Recently, the California anti-SLAPP statute has come under criticism from some quarters — including, most notably, a panel of justices at the First District Court of Appeal — for its potential for abuse by cagey or unscrupulous defendants. (See the First District opinion in Grewal v. Jammu here; also see Adrianos Facchetti’s blog post about the opinion.) These critics point out that (in their view) the anti-SLAPP law, designed to ameliorate the problem of abusive lawsuits stemming from the free exercise of First Amendment rights, has now ironically itself become a weapon for abusive and frivolous litigation tactics.
However, this line of criticism of the anti-SLAPP law essentially ignores a central feature of the law there from the very beginning, designed to effectively combat just this problem. Subdivision (c) of the statute provides that a defendant who files a frivolous anti-SLAPP motion, or one intended solely to delay, shall be liable for the attorney’s fees and costs incurred by the plaintiff opposing the motion. This provision obviously makes an anti-SLAPP motion much less enticing to defense counsel in borderline SLAPP cases, and (usually) works to prevent entirely meritless motions under the statute.
Moreover, it appears that courts are becoming more aggressive lately in awarding sanctions against those who file such frivolous anti-SLAPP motions. To take one recent example, this past month the Second District issued its opinion in Personal Court Reporters, Inc. v.
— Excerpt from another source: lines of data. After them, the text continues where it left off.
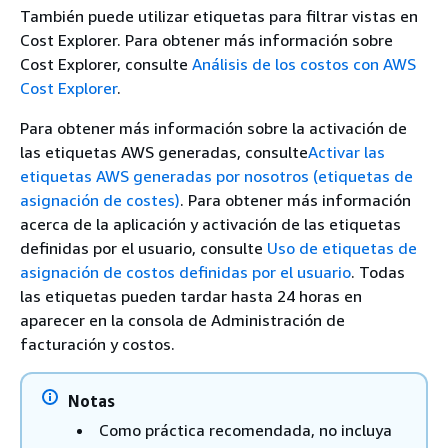
También puede utilizar etiquetas para filtrar vistas en
Cost Explorer. Para obtener más información sobre
Cost Explorer, consulte
Análisis de los costos con AWS
Cost Explorer
.
Para obtener más información sobre la activación de
las etiquetas AWS generadas, consulte
Activar las
etiquetas AWS generadas por nosotros (etiquetas de
asignación de costes)
. Para obtener más información
acerca de la aplicación y activación de las etiquetas
definidas por el usuario, consulte
Uso de etiquetas de
asignación de costos definidas por el usuario
. Todas
las etiquetas pueden tardar hasta 24 horas en
aparecer en la consola de Administración de
facturación y costos.
Notas
Como práctica recomendada, no incluya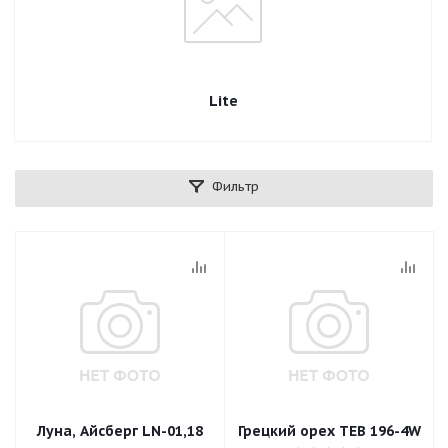
Lite
Фильтр
Луна, Айсберг LN-01,18
Грецкий орех TEB 196-4W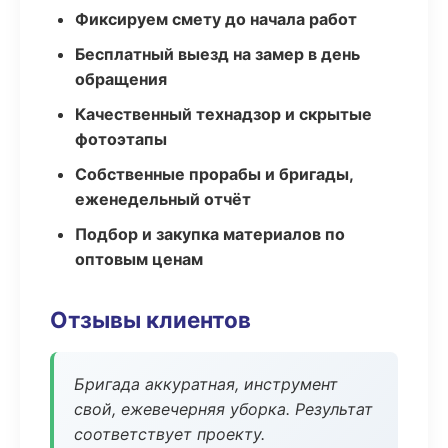
Фиксируем смету до начала работ
Бесплатный выезд на замер в день
обращения
Качественный технадзор и скрытые
фотоэтапы
Собственные прорабы и бригады,
еженедельный отчёт
Подбор и закупка материалов по
оптовым ценам
Отзывы клиентов
Бригада аккуратная, инструмент
свой, ежевечерняя уборка. Результат
соответствует проекту.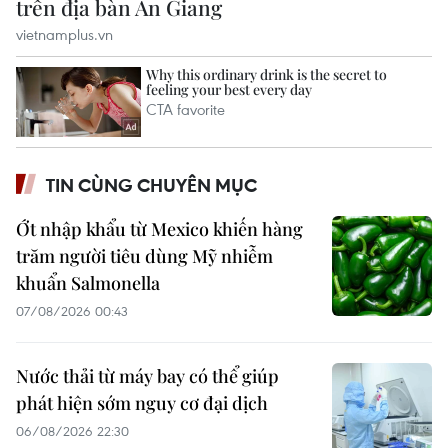
TIN CÙNG CHUYÊN MỤC
Ớt nhập khẩu từ Mexico khiến hàng
trăm người tiêu dùng Mỹ nhiễm
khuẩn Salmonella
07/08/2026 00:43
Nước thải từ máy bay có thể giúp
phát hiện sớm nguy cơ đại dịch
06/08/2026 22:30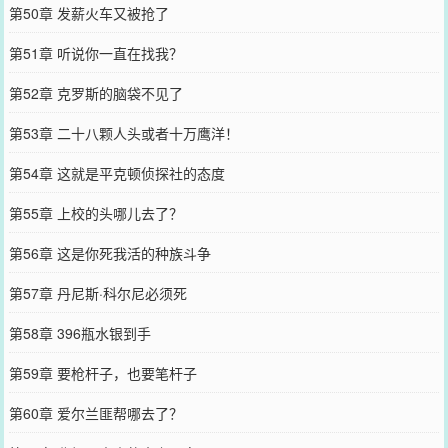
第50章 发薪火车又被抢了
第51章 听说你一直在找我？
第52章 克罗斯的脑袋不见了
第53章 二十八颗人头或者十万鹰洋！
第54章 这就是平克顿侦探社的态度
第55章 上校的头哪儿去了？
第56章 这是你死我活的种族斗争
第57章 丹尼斯·科尔尼必须死
第58章 396瓶水银到手
第59章 要枪杆子，也要笔杆子
第60章 爱尔兰匪帮哪去了？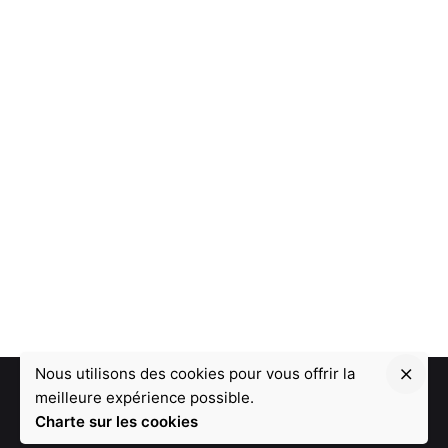
Nous utilisons des cookies pour vous offrir la
meilleure expérience possible.
Charte sur les cookies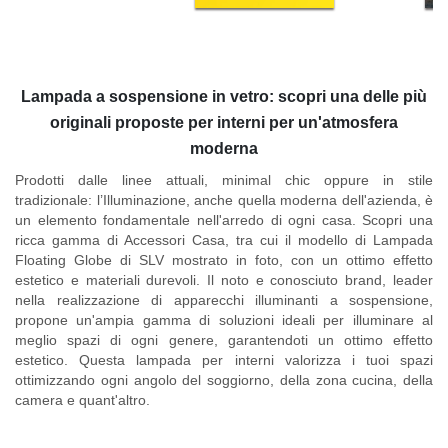
Lampada a sospensione in vetro: scopri una delle più
originali proposte per interni per un'atmosfera
moderna
Prodotti dalle linee attuali, minimal chic oppure in stile
tradizionale: l’Illuminazione, anche quella moderna dell'azienda, è
un elemento fondamentale nell'arredo di ogni casa. Scopri una
ricca gamma di Accessori Casa, tra cui il modello di
Lampada
Floating Globe di SLV
mostrato in foto, con un ottimo effetto
estetico e materiali durevoli. Il noto e conosciuto brand, leader
nella realizzazione di apparecchi illuminanti a sospensione,
propone un'ampia gamma di soluzioni ideali per illuminare al
meglio spazi di ogni genere, garantendoti un ottimo effetto
estetico. Questa lampada per interni valorizza i tuoi spazi
ottimizzando ogni angolo del soggiorno, della zona cucina, della
camera e quant'altro.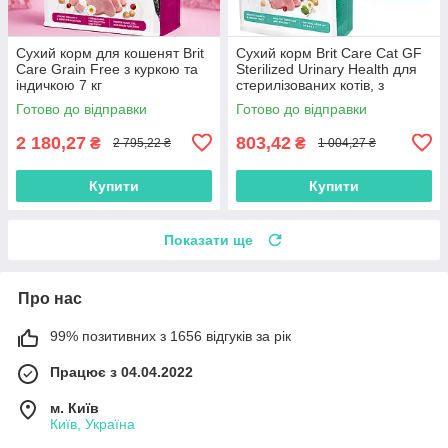
Сухий корм для кошенят Brit
Сухий корм Brit Care Cat GF
Care Grain Free з куркою та
Sterilized Urinary Health для
індичкою 7 кг
стерилізованих котів, з
куркою, 2 кг
Готово до відправки
Готово до відправки
2 180,27
803,42
₴
₴
2 795,22 ₴
1 004,27 ₴
Купити
Купити
Показати ще
Про нас
99% позитивних з 1656 відгуків за рік
Працює з 04.04.2022
м. Київ
Київ, Україна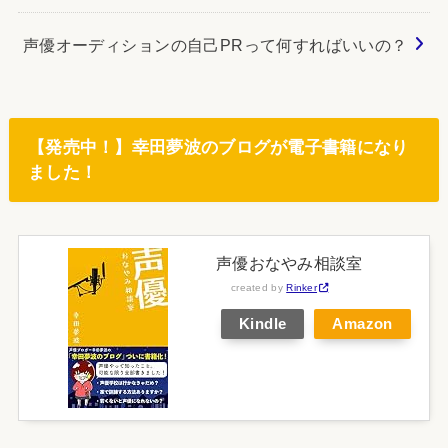
声優オーディションの自己PRって何すればいいの？
【発売中！】幸田夢波のブログが電子書籍になり
ました！
声優おなやみ相談室
created by
Rinker
Kindle
Amazon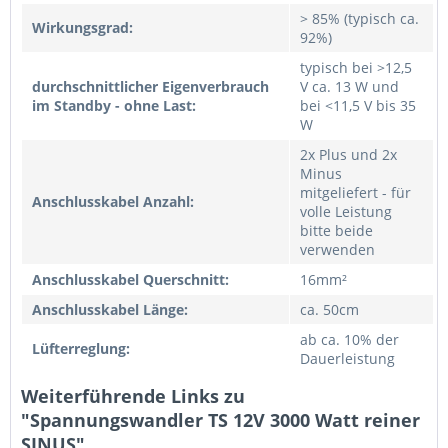
> 85% (typisch ca.
Wirkungsgrad:
92%)
typisch bei >12,5
durchschnittlicher Eigenverbrauch
V ca. 13 W und
im Standby - ohne Last:
bei <11,5 V bis 35
W
2x Plus und 2x
Minus
mitgeliefert - für
Anschlusskabel Anzahl:
volle Leistung
bitte beide
verwenden
Anschlusskabel Querschnitt:
16mm²
Anschlusskabel Länge:
ca. 50cm
ab ca. 10% der
Lüfterreglung:
Dauerleistung
Weiterführende Links zu
"Spannungswandler TS 12V 3000 Watt reiner
SINUS"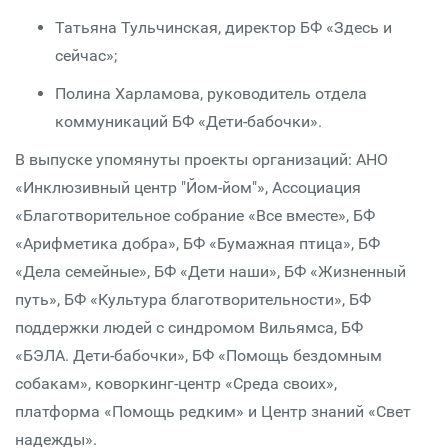
Татьяна Тульчинская, директор БФ «Здесь и
сейчас»;
Полина Харламова, руководитель отдела
коммуникаций БФ «Дети-бабочки».
В выпуске упомянуты проекты организаций: АНО
«Инклюзивный центр "Йом-йом"», Ассоциация
«Благотворительное собрание «Все вместе», БФ
«Арифметика добра», БФ «Бумажная птица», БФ
«Дела семейные», БФ «Дети наши», БФ «Жизненный
путь», БФ «Культура благотворительности», БФ
поддержки людей с синдромом Вильямса, БФ
«БЭЛА. Дети-бабочки», БФ «Помощь бездомным
собакам», коворкинг-центр «Среда своих»,
платформа «Помощь редким» и Центр знаний «Свет
надежды».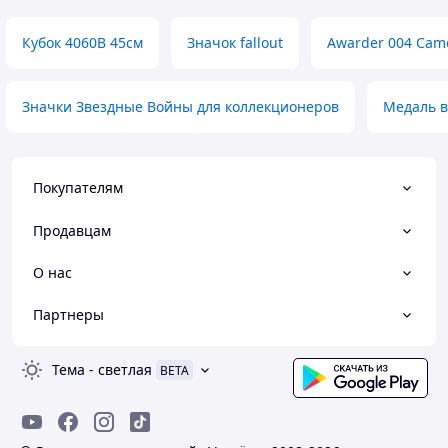
Кубок 4060В 45см
Значок fallout
Awarder 004 Cam
Значки Звездные Войны для коллекционеров
Медаль в
Покупателям
Продавцам
О нас
Партнеры
Тема
-
светлая
BETA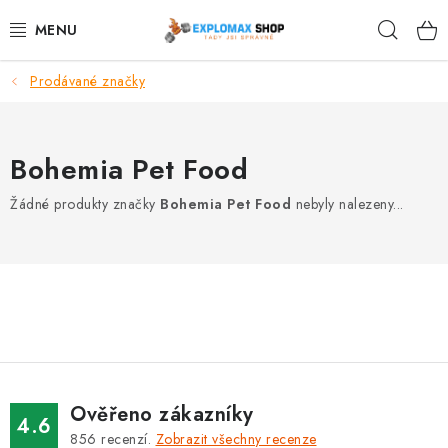
Přejít
Hleda
na
obsah
Prodávané značky
%AKCE
NOVINKY
Bohemia Pet Food
SPORTOVNÍ VÝŽIVA
Žádné produkty značky
Bohemia Pet Food
nebyly nalezeny...
ZDRAVÉ POTRAVINY
SPORTOVNÍ VYBAVENÍ
KRÁSA A WELLNESS
🧬 DLOUHOVĚKOST
Ověřeno zákazníky
4.6
856
recenzí.
Zobrazit všechny recenze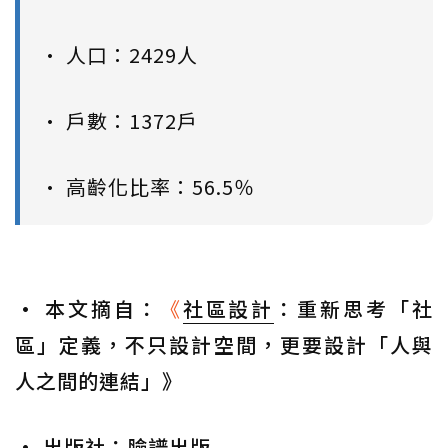
• 人口：2429人
• 戶數：1372戶
• 高齡化比率：56.5％
• 本文摘自：
《
社區設計
：重新思考「社
區」定義，不只設計空間，更要設計「人與
人之間的連結」》
• 出版社：臉譜出版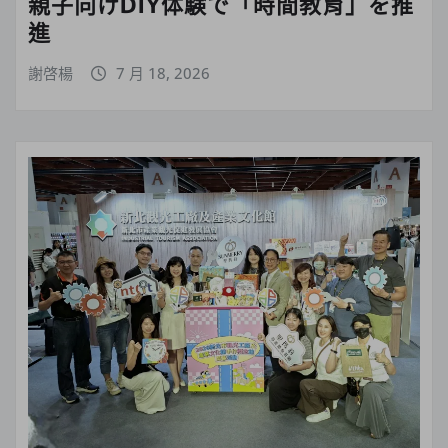
親子向けDIY体験で「時間教育」を推
進
謝啓楊
7 月 18, 2026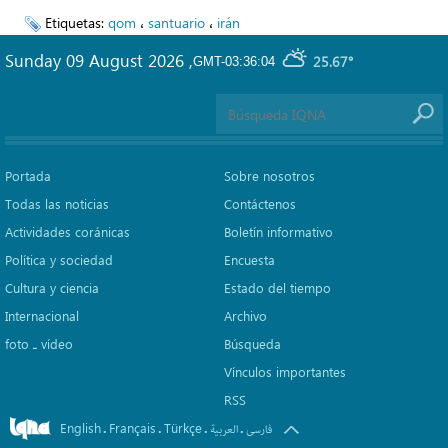
Etiquetas:
qom
،
santuario
،
irán
Sunday 09 August 2026
,
25.67°
GMT-03:36:04
Portada
Sobre nosotros
Todas las noticias
Contáctenos
Actividades coránicas
Boletín informativo
Política y sociedad
Encuesta
Cultura y ciencia
Estado del tiempo
Internacional
Archivo
foto ـ vídeo
Búsqueda
Vínculos importantes
RSS
English
Français
Türkçe
.
.
.
.
فارسی
العربیة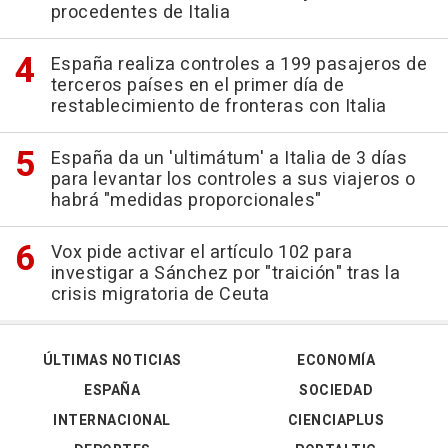
procedentes de Italia
España realiza controles a 199 pasajeros de
terceros países en el primer día de
restablecimiento de fronteras con Italia
España da un 'ultimátum' a Italia de 3 días
para levantar los controles a sus viajeros o
habrá "medidas proporcionales"
Vox pide activar el artículo 102 para
investigar a Sánchez por "traición" tras la
crisis migratoria de Ceuta
ÚLTIMAS NOTICIAS
ECONOMÍA
ESPAÑA
SOCIEDAD
INTERNACIONAL
CIENCIAPLUS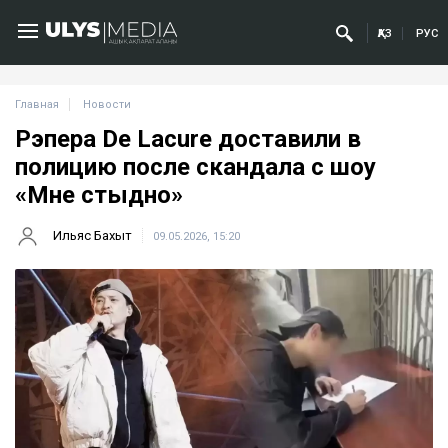
ҚАЗ
РУС
Главная
Новости
Рэпера De Lacure доставили в
полицию после скандала с шоу
«Мне стыдно»
Ильяс Бахыт
09.05.2026, 15:20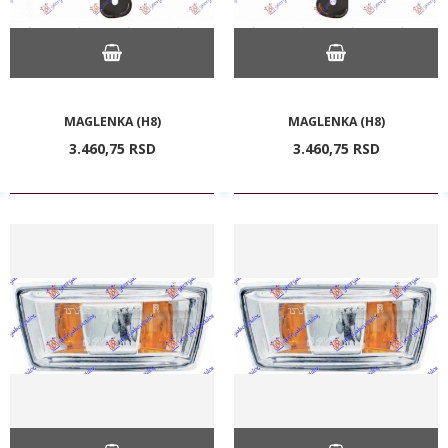
MAGLENKA (H8)
MAGLENKA (H8)
3.460,
75
RSD
3.460,
75
RSD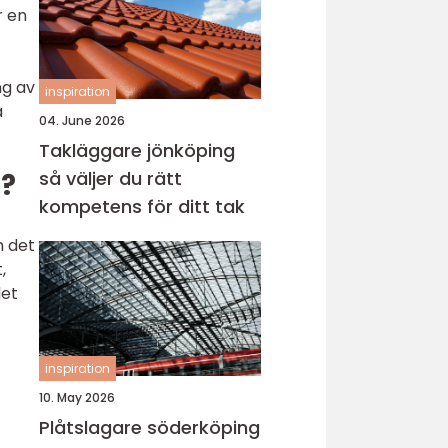
r en
ng av
inspiration
a
04. June 2026
Takläggare jönköping
så väljer du rätt
t?
kompetens för ditt tak
m det
,
det
inspiration
10. May 2026
Plåtslagare söderköping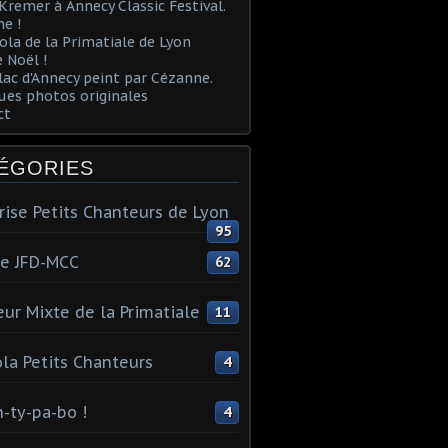
Kremer à Annecy Classic Festival.
e !
ola de la Primatiale de Lyon
 Noël !
lac d'Annecy peint par Cézanne.
es photos originales
ct
ÉGORIES
rise Petits Chanteurs de Lyon
95
te JFD-MCC
62
ur Mixte de la Primatiale
11
la Petits Chanteurs
4
n-ty-pa-bo !
4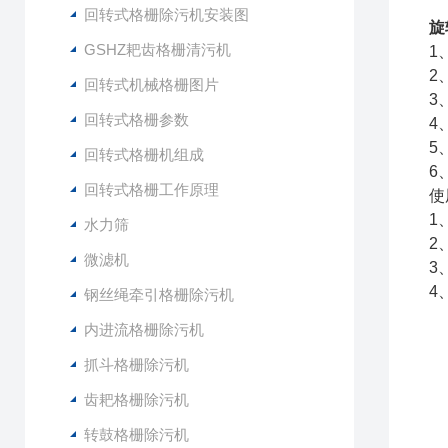
回转式格栅除污机安装图
旋
GSHZ耙齿格栅清污机
1
2
回转式机械格栅图片
3
回转式格栅参数
4
5
回转式格栅机组成
6
回转式格栅工作原理
使
1
水力筛
2
微滤机
3
4
钢丝绳牵引格栅除污机
内进流格栅除污机
抓斗格栅除污机
齿耙格栅除污机
转鼓格栅除污机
Gary Rand, et al., awarding sanctions of $22,000 to the plaintiff after defendants filed what the court determined to be a frivolous appeal of an order denying the defendants’ equally frivolous special motion to strike.
The case involved garden variety collection claims, brought by a court reporting agency against attorney Rand and the other partners at his firm for past due invoices for court reporting services. The defendants responded by filing an anti-SLAPP motion, attempting to argue that the complaint arose from the defendants’ petition activity in advocating on behalf of their clients in depositions and court proceedings. The trial court and court of appeal summarily rejected this argument, finding, of course, that the plaintiff’s claims arose from the defendants’ failure to pay their court reporting bills, and not from any petitioning activity that occurred in the proceedings the court reporters transcribed.
The problem for the defendants, and the hook used by the Court of Appeal to issue its sanctions, was that these very same defendants had made very similar arguments in a prior case. That lawsuit, California Back Specialists v. Rand (which also resulted in a published opinion on appeal) was also a collection matter, brought by a group of medical providers to enforce a lien on the proceeds of a personal injury suit won by the defendants on behalf of their clients. In that case, the defendants had also filed an anti-SLAPP motion, which the trial court denied and deemed frivolous, awarding sanctions against defendants. The appellate court upheld the trial court’s decision, including its decision on the sanction award. In Personal Court Reporters, Inc. v. Rand, the Second District court looked none too kindly on another appeal from the same defendants asserting the same arguments in a very similar matter, and found the appeal frivolous and intended solely to delay.
By certifying this decision for publication (and indeed, by certifying the California Back Specialists decision as well, which upheld an award of sanctions), it is clear the court intended to send a message to litigators: meritless anti-SLAPP motions are a serious abuse and will be punished.